THE DATA START

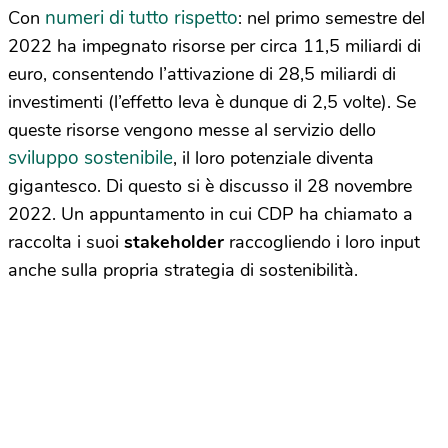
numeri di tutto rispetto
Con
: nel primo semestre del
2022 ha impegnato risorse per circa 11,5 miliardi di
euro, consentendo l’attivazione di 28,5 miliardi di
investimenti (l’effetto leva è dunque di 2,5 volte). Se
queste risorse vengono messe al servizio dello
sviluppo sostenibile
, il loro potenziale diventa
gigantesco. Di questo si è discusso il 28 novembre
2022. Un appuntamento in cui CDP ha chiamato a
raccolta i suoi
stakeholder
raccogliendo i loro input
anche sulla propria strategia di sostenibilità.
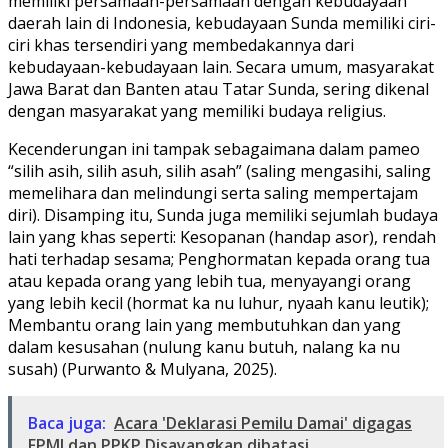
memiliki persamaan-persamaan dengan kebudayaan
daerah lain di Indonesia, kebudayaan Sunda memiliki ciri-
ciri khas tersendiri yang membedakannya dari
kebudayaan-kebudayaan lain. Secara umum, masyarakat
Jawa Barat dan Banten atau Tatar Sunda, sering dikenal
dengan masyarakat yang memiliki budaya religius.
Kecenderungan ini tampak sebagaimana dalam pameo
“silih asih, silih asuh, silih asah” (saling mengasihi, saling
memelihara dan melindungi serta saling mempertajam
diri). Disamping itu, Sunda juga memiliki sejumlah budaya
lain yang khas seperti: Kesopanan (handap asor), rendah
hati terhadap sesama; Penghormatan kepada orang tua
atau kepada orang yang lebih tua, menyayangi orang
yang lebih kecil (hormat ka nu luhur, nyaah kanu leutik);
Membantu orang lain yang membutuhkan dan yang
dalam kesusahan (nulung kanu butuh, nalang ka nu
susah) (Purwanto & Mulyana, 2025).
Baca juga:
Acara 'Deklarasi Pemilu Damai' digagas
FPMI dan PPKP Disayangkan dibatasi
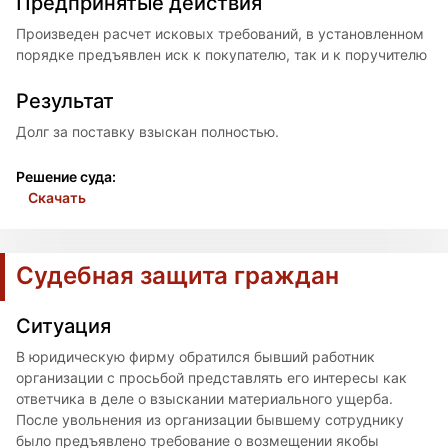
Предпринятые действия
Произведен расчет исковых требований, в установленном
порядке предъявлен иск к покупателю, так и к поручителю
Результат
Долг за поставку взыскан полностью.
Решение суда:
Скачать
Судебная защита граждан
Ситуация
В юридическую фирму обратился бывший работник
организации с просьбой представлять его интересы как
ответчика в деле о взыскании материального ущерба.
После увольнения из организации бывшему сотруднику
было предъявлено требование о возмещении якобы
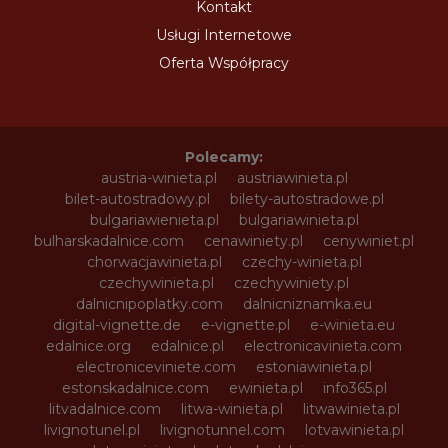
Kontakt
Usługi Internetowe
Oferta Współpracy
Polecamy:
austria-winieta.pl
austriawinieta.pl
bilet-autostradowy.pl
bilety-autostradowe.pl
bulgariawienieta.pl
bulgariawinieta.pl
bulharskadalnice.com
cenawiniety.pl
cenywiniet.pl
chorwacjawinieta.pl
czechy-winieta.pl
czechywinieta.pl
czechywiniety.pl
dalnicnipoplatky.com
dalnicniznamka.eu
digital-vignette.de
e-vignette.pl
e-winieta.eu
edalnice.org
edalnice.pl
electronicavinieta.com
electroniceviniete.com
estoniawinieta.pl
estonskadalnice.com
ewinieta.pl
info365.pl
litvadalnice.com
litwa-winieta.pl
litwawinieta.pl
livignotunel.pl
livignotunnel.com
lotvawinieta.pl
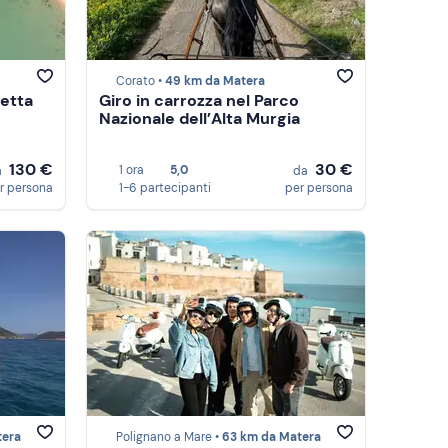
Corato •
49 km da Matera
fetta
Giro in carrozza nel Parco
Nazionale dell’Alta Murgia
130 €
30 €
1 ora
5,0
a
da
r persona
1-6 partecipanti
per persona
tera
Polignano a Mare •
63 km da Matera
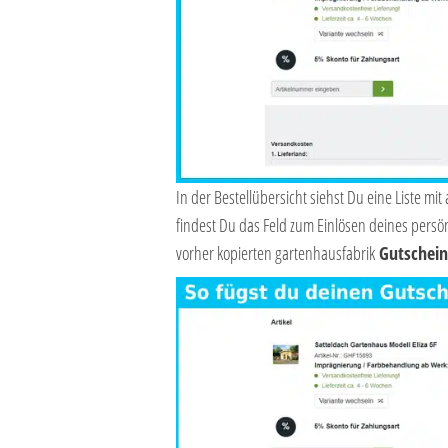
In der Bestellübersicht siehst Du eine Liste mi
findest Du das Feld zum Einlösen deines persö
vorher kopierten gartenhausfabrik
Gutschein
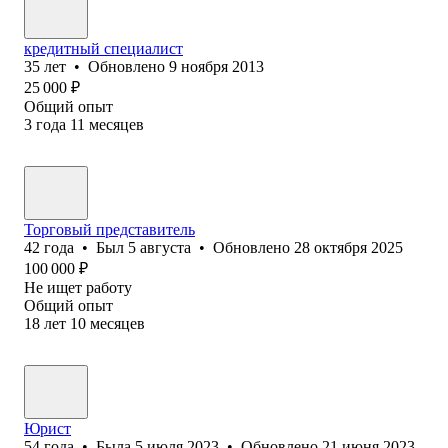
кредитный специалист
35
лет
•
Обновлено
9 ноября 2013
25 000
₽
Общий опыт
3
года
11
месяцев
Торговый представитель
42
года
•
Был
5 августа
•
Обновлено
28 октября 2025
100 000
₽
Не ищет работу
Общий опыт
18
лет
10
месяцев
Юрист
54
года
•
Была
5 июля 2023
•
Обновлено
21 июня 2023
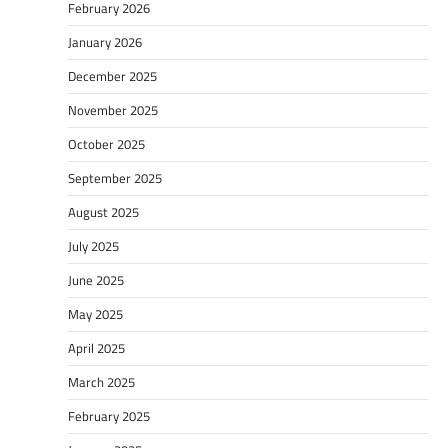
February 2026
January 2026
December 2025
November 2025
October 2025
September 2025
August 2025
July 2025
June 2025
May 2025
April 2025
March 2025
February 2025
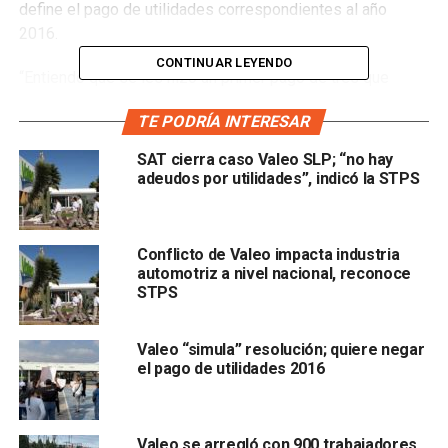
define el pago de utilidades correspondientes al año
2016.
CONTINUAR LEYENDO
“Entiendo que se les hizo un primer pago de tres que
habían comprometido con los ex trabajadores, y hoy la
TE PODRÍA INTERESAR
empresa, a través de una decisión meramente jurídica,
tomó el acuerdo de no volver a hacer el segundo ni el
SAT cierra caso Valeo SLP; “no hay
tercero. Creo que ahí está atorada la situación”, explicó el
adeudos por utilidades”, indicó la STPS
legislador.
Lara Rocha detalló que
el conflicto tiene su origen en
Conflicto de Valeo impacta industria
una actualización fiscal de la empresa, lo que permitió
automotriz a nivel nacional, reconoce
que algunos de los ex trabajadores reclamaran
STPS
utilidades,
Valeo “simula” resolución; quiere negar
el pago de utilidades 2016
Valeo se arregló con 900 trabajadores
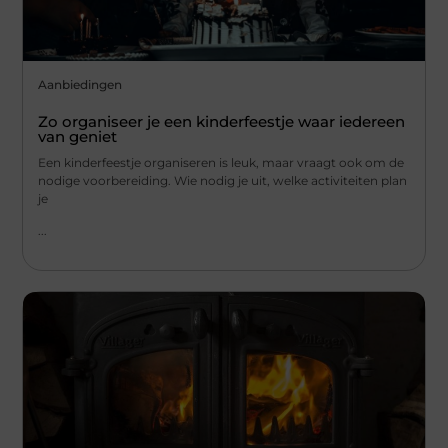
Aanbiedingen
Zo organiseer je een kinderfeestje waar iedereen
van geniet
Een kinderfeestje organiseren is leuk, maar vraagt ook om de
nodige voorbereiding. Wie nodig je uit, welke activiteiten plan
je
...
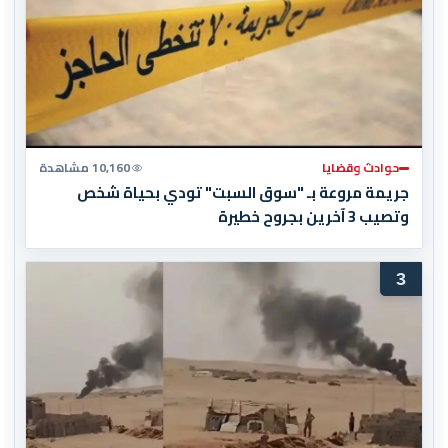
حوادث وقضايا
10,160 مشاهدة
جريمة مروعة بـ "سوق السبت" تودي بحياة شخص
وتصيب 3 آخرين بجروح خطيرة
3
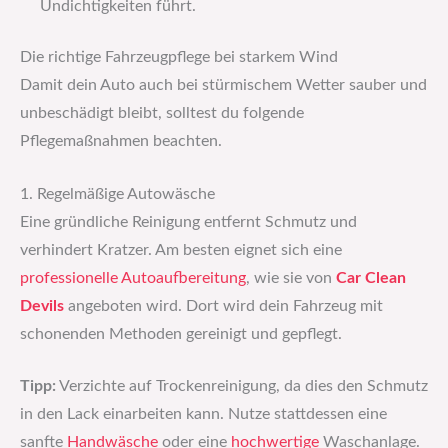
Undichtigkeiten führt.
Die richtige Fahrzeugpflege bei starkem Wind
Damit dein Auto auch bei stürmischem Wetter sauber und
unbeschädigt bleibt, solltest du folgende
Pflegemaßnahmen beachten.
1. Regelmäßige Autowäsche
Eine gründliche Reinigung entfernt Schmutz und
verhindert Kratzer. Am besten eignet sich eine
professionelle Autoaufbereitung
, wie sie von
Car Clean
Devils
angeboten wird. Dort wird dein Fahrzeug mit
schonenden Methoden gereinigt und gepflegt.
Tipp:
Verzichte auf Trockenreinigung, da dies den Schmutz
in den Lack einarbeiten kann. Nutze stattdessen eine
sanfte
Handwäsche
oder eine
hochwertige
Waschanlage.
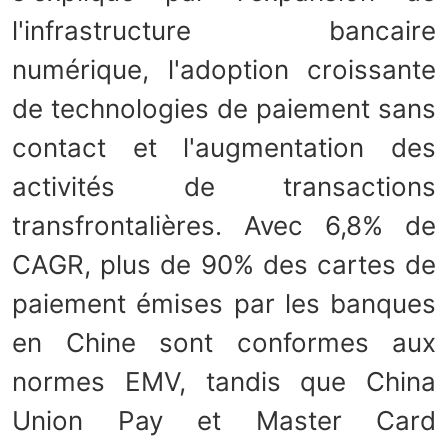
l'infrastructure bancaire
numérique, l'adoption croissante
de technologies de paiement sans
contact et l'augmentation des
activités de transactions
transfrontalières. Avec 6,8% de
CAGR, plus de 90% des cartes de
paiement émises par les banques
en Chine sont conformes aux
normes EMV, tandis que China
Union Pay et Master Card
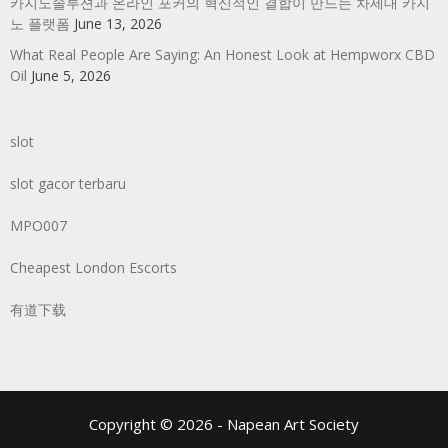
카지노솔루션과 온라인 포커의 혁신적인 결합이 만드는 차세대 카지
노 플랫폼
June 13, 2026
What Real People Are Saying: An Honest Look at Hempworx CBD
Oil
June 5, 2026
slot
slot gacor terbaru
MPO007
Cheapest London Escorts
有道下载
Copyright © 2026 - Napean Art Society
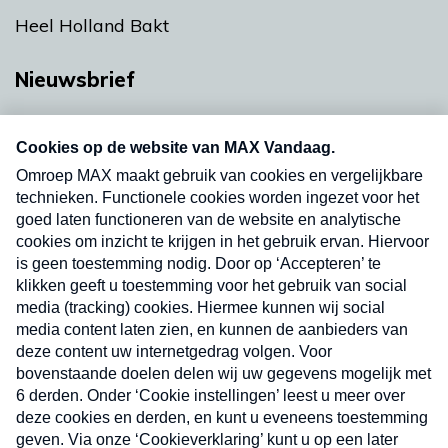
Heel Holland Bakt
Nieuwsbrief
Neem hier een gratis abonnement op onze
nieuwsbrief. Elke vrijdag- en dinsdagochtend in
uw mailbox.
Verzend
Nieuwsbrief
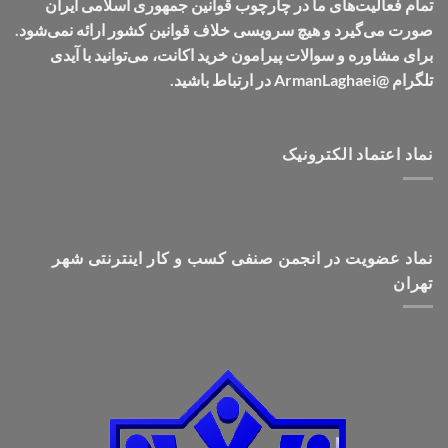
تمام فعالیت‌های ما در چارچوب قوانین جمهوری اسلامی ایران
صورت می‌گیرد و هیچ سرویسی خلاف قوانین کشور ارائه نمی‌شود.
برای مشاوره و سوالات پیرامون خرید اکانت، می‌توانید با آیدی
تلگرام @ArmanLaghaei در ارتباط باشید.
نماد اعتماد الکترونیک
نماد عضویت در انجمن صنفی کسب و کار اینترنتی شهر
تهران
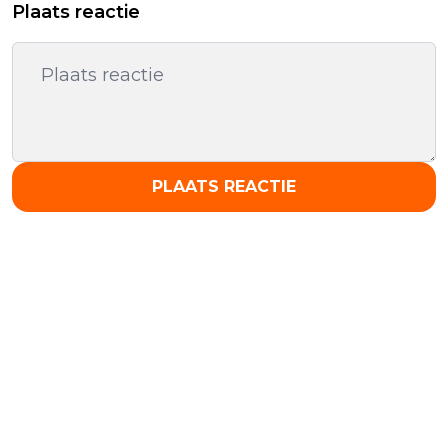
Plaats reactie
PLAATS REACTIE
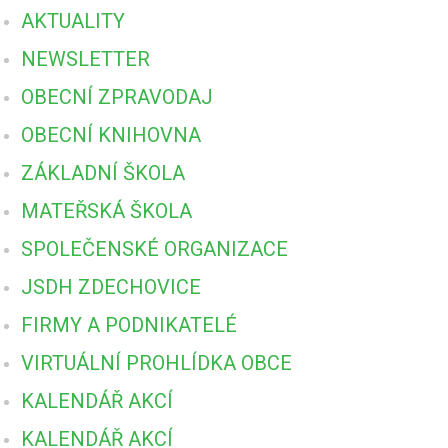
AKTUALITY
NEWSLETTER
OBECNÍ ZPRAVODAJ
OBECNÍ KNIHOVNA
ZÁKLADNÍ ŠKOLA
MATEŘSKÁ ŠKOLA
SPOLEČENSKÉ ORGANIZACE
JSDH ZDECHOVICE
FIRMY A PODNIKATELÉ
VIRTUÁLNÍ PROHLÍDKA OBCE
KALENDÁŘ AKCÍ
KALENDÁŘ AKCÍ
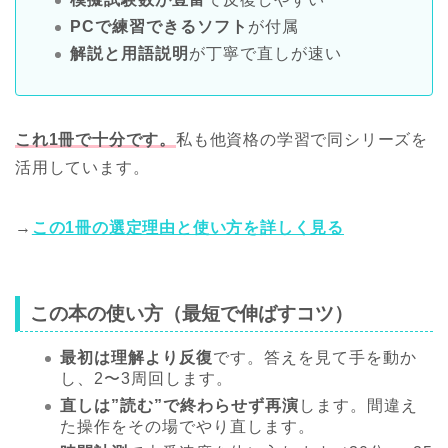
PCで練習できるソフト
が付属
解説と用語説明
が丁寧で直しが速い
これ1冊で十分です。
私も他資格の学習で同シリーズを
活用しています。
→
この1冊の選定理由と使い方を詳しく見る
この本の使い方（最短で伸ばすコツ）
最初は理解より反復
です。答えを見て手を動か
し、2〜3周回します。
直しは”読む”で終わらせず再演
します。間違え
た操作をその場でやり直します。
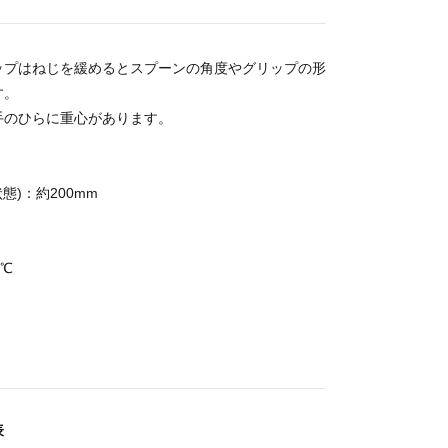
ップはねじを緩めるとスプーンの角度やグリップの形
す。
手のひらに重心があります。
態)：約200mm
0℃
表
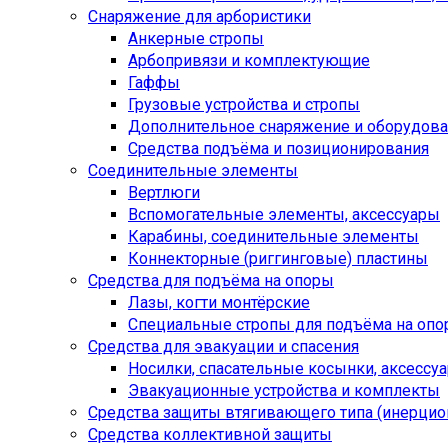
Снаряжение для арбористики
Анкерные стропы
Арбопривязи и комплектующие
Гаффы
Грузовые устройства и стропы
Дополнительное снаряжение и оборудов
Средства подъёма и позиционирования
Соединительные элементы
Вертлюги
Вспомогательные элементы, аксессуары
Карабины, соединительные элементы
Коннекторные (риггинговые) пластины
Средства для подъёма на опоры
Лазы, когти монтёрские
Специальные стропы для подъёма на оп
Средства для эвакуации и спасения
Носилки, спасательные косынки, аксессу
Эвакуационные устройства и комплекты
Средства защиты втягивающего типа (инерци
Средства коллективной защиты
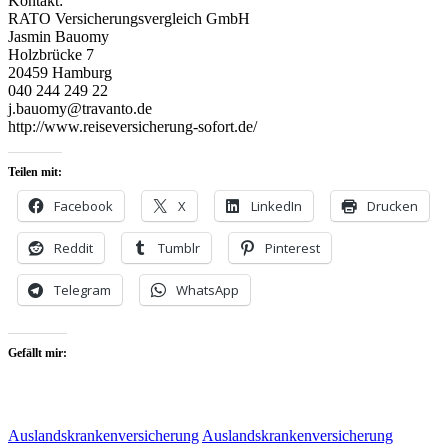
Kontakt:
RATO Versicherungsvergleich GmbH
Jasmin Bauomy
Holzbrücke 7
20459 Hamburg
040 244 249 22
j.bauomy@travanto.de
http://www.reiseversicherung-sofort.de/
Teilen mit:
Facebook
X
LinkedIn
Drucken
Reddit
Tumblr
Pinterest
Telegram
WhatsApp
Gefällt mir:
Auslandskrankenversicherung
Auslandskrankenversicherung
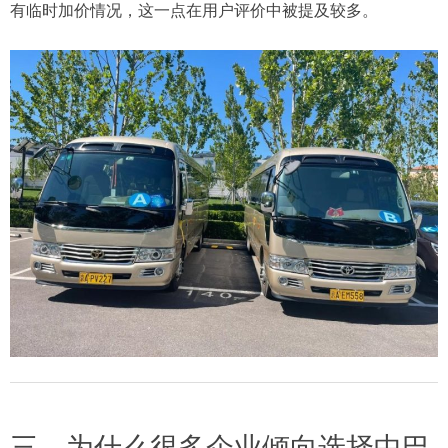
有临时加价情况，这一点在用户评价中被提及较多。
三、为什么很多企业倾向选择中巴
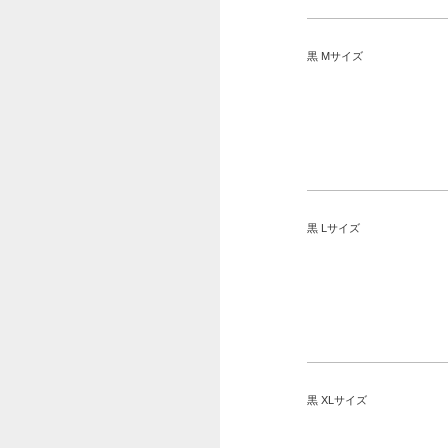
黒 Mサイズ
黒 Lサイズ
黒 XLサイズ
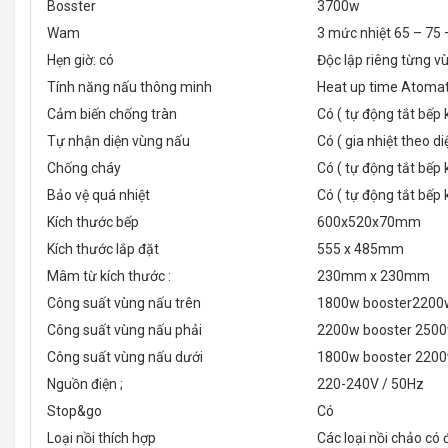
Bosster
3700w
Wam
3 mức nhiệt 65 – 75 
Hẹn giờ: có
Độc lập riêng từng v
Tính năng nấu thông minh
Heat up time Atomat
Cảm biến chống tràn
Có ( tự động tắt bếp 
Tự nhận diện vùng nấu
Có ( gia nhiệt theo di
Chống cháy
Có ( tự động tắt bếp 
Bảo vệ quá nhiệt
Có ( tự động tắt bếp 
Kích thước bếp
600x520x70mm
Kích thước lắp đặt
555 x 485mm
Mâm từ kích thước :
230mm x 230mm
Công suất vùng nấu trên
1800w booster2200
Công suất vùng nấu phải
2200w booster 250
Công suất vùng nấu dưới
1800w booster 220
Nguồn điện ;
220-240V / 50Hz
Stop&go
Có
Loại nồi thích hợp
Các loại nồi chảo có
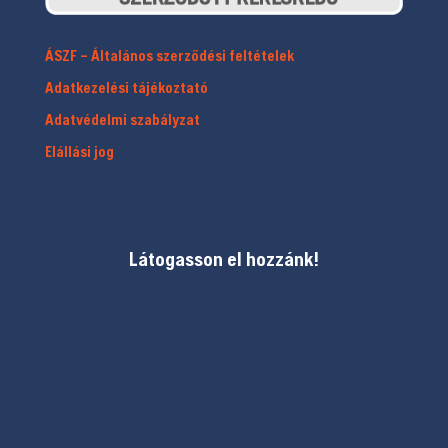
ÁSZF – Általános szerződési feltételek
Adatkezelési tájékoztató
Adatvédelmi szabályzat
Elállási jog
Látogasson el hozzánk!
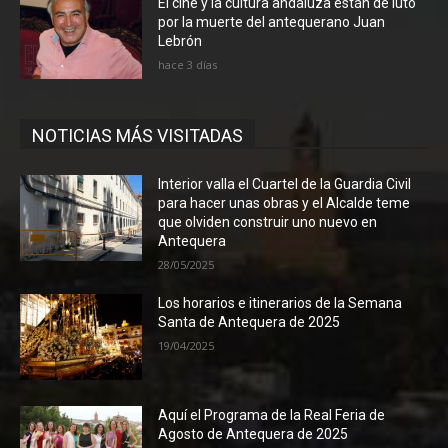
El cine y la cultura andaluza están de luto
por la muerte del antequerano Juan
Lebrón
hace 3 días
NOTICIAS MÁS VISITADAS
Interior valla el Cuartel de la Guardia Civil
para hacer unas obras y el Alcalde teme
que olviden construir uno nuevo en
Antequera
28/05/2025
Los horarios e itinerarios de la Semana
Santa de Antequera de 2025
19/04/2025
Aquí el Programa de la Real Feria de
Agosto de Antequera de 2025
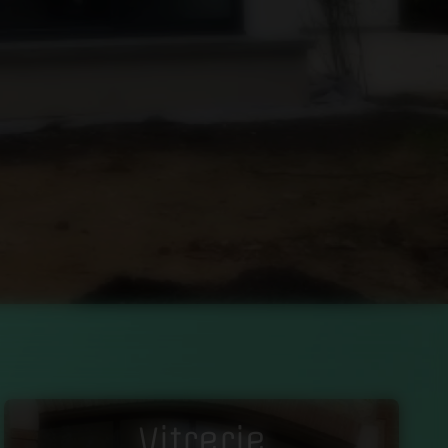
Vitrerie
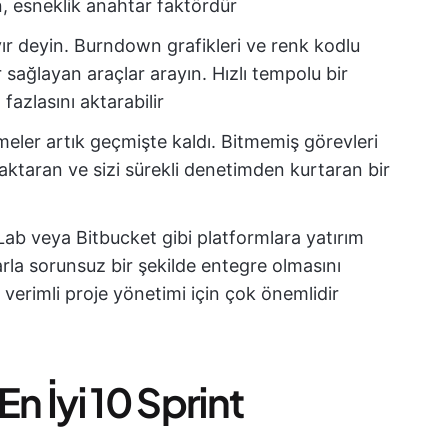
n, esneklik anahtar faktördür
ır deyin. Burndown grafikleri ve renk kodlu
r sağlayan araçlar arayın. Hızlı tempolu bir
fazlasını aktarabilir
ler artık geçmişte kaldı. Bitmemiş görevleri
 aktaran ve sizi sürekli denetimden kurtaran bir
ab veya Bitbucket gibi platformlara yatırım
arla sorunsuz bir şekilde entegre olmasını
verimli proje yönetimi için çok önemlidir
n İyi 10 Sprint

THE DATA END

TASK PROMPT:
Look above for the line with "Waschanlage." and the line with "Neem hier een gratis abonnement op onze". Give again exactly those two lines and all lines between them, pictures excluded.

RESPONSE BOX:
Waschanlage.
l'infrastructure bancaire
numérique, l'adoption croissante
de technologies de paiement sans
contact et l'augmentation des
activités de transactions
transfrontalières. Avec 6,8% de
CAGR, plus de 90% des cartes de
paiement émises par les banques
en Chine sont conformes aux
normes EMV, tandis que China
Union Pay et Master Card
카지노솔루션과 온라인 포커의 혁신적인 결합이 만드는 차세대 카지
노 플랫폼
June 13, 2026
What Real People Are Saying: An Honest Look at Hempworx CBD
Oil
June 5, 2026
slot
slot gacor terbaru
MPO007
Cheapest London Escorts
有道下载
Copyright © 2026 - Napean Art Society
Heel Holland Bakt
Nieuwsbrief
Neem hier een gratis abonnement op onze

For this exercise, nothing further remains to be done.